BEGIN Study material
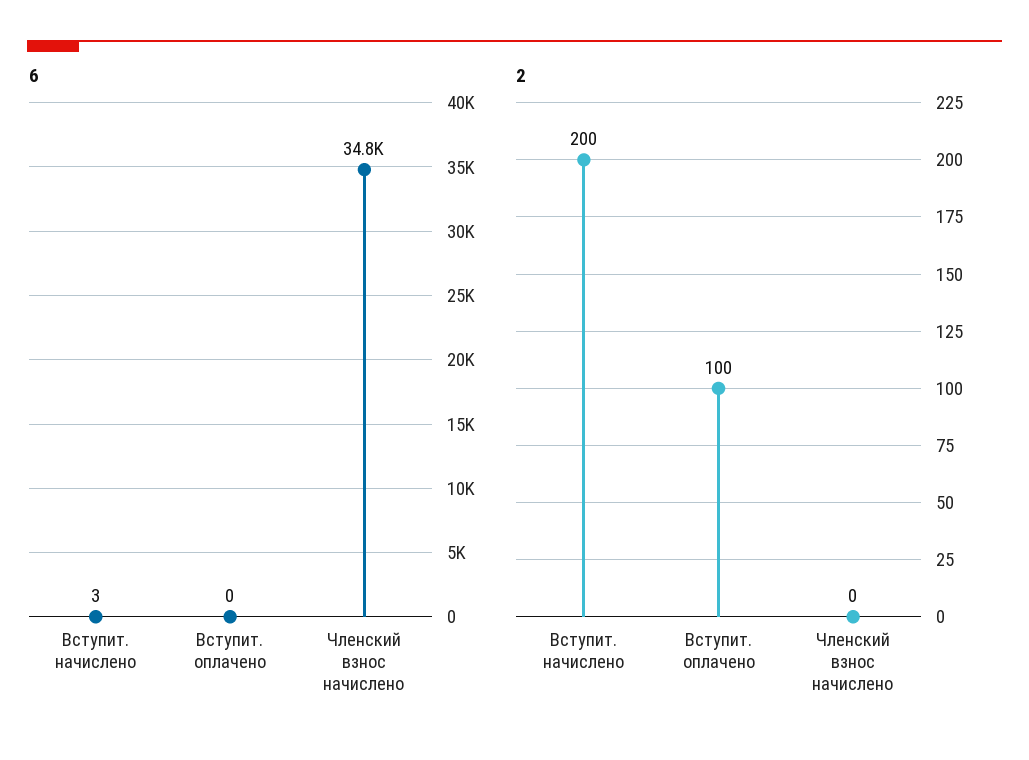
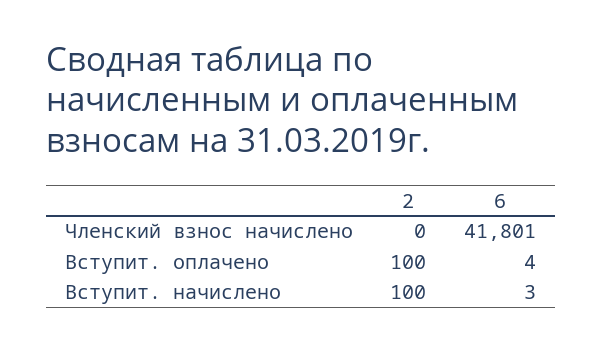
  {
    "6": {
      "Вступит. начислено": 3,
-     "Вступит. оплачено": 0,
+     "Вступит. оплачено": 4,
-     "Членский взнос начислено": 34800
+     "Членский взнос начислено": 41801
    },
    "2": {
-     "Вступит. начислено": 200,
+     "Вступит. начислено": 100,
      "Вступит. оплачено": 100,
      "Членский взнос начислено": 0
    }
  }

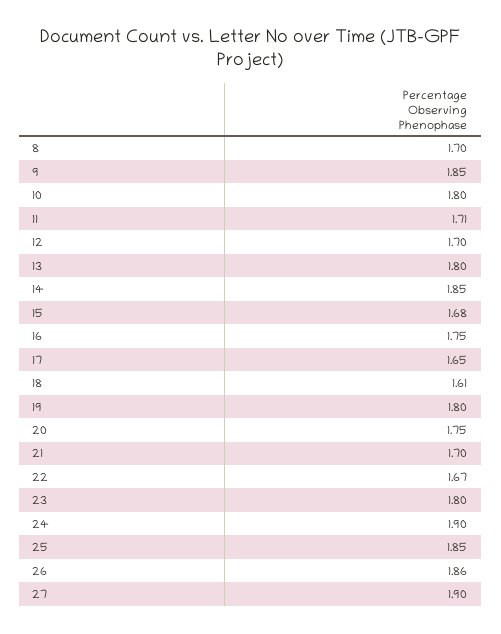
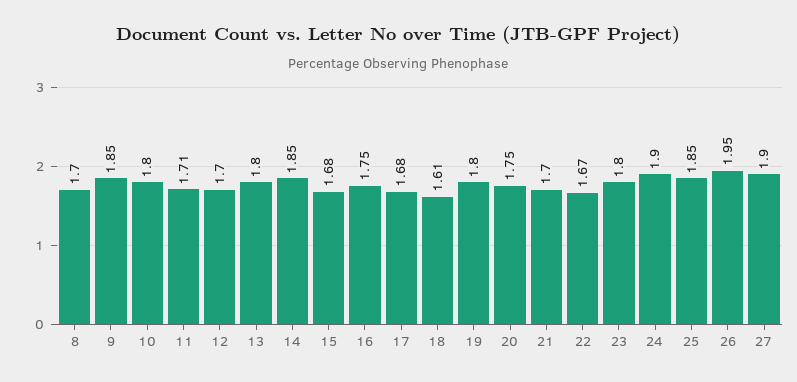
  {
    "8": 1.7,
    "9": 1.85,
    "10": 1.8,
    "11": 1.71,
    "12": 1.7,
    "13": 1.8,
    "14": 1.85,
    "15": 1.68,
    "16": 1.75,
-   "17": 1.65,
+   "17": 1.68,
    "18": 1.61,
    "19": 1.8,
    "20": 1.75,
    "21": 1.7,
    "22": 1.67,
    "23": 1.8,
    "24": 1.9,
    "25": 1.85,
-   "26": 1.86,
+   "26": 1.95,
    "27": 1.9
  }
END Study material
▸ What is expected
A verbatim copy of the entries, stripped of pictures, should be produced.

▸ Exercise output
  {
    "6": {
      "Вступит. начислено": 3,
-     "Вступит. оплачено": 0,
+     "Вступит. оплачено": 4,
-     "Членский взнос начислено": 34800
+     "Членский взнос начислено": 41801
    },
    "2": {
-     "Вступит. начислено": 200,
+     "Вступит. начислено": 100,
      "Вступит. оплачено": 100,
      "Членский взнос начислено": 0
    }
  }

  {
    "8": 1.7,
    "9": 1.85,
    "10": 1.8,
    "11": 1.71,
    "12": 1.7,
    "13": 1.8,
    "14": 1.85,
    "15": 1.68,
    "16": 1.75,
-   "17": 1.65,
+   "17": 1.68,
    "18": 1.61,
    "19": 1.8,
    "20": 1.75,
    "21": 1.7,
    "22": 1.67,
    "23": 1.8,
    "24": 1.9,
    "25": 1.85,
-   "26": 1.86,
+   "26": 1.95,
    "27": 1.9
  }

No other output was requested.